In an email to The Canary he explained that
There is strong evidence from Central America that many communities growing herbicide resistant soy have much higher rates of cancer and birth defects. The EPA, the government agency that oversees agricultural chemicals, rarely, requires safety testing of the actual product that is a mixture of chemicals, only the ingredients individually. From a scientific point of view, this is not a valid assessment of product safety.
There to protect us
Monsanto has the kind of lobbying power that only swarms of giant spiders with do-what-I-say-serum on their toes can dream of.
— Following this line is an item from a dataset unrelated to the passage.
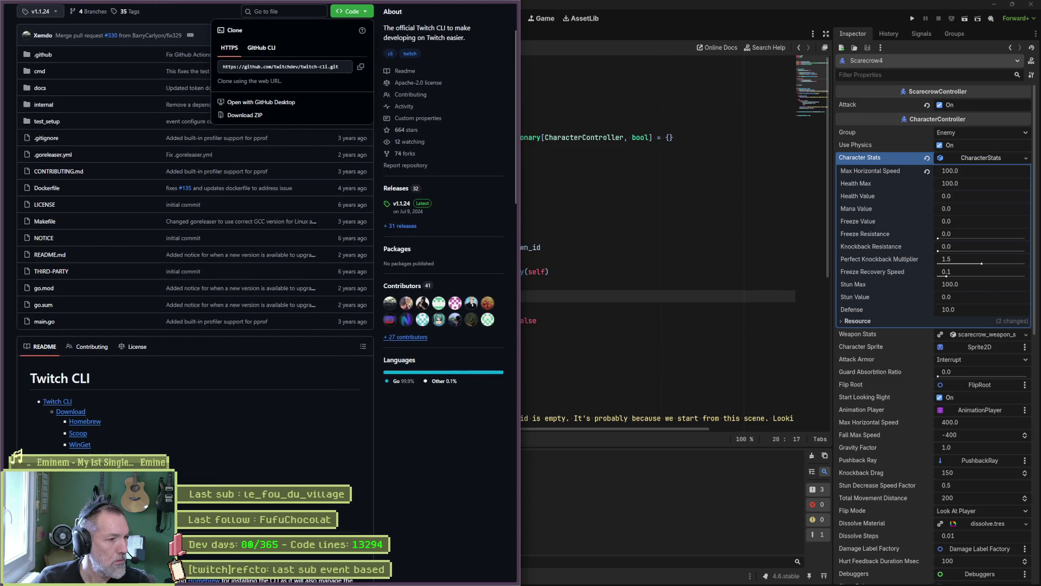
scroll(120, 440, down, 3)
The travelator from corporate executive to government oversight committee is known as ‘Regulatory Capture‘, and Monsanto excels at this, even under Obama.
If the listing and subsequent ‘risk to life’ label go ahead, they will result in absolutely no restriction of the sale of the product. None. Monsanto have called for a retraction by the IARC. It may be that they will win overturn the decision to list. They are palpably indignant that the matter has got this far. Philip Miller, Monsanto’s vice president of global regulatory affairs, said that: “The WHO has something to explain.” We are talking about a corporation with a Wikipedia page devoted to its history of lawsuits, with enough front to talk to The World Health Organisation like it is a naughty child.
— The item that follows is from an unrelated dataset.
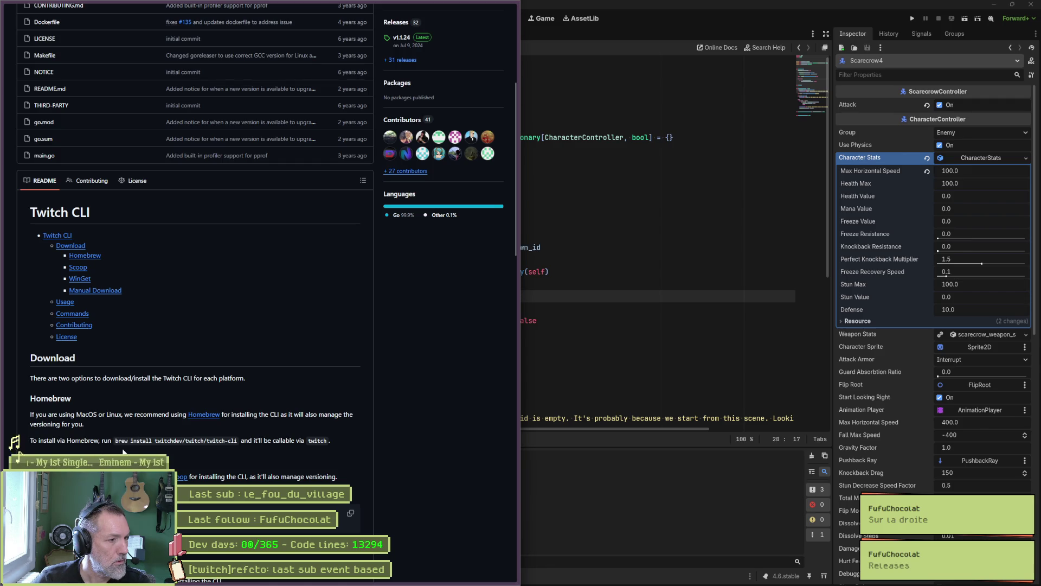
scroll(122, 452, down, 1)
That’s what makes California’s decision so extraordinary, but also positive.
What the future holds
Times are changing. Civil society is becoming increasing effective and well-informed, thanks to the power of the world wide web. Monsanto has a history of lying like a rug and covering it up like one too (Dioxin, PCBs). The company manufactured agent orange for US government use in Vietnam, demonstrating its total disregard for ecosystems. Could it be that the groundswell of public hatred is beginning to move from rhetoric to something more damaging to their bottom line? Earlier this month Monsanto was buying back its shares and announcing redundancies. ‘Probably causes cancer’ has personal injury firms rubbing their hands in anticipation of mass torts, and a possible pensions scandal may leave them vulnerable to former employees spilling the GMO beans.
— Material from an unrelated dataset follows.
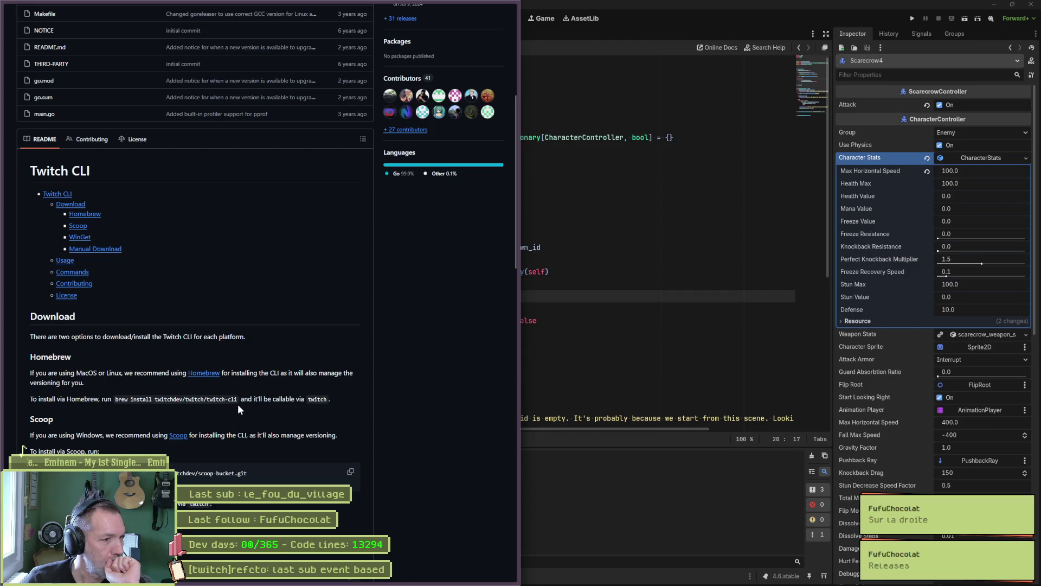
scroll(239, 415, down, 2)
Despite the spread of glyphosate resistance in weeds, Roundup ready strains of soy, corn, cotton and other crops, are heralded as the future of food security and this has been borne out in many cases. These scientific innovations are fixed points. Evolution moves slowly, but it moves, and climate change is upping its pace. Those involved in seed saving and R&DIY micro farming aren’t convinced by Monsanto’s philosophy. Pests can still plague these ‘miracle crops’. Many think that food security comes from having a variety of seeds that will fail or thrive in a variety of environmental scenarios. Whether your own analysis brings you round to Monsanto’s Malthusian generosity or terrifies you, it’s not a question we can ignore. If, like Monsanto, you’re involved in mass production and mass markets, there’s no money in diversity.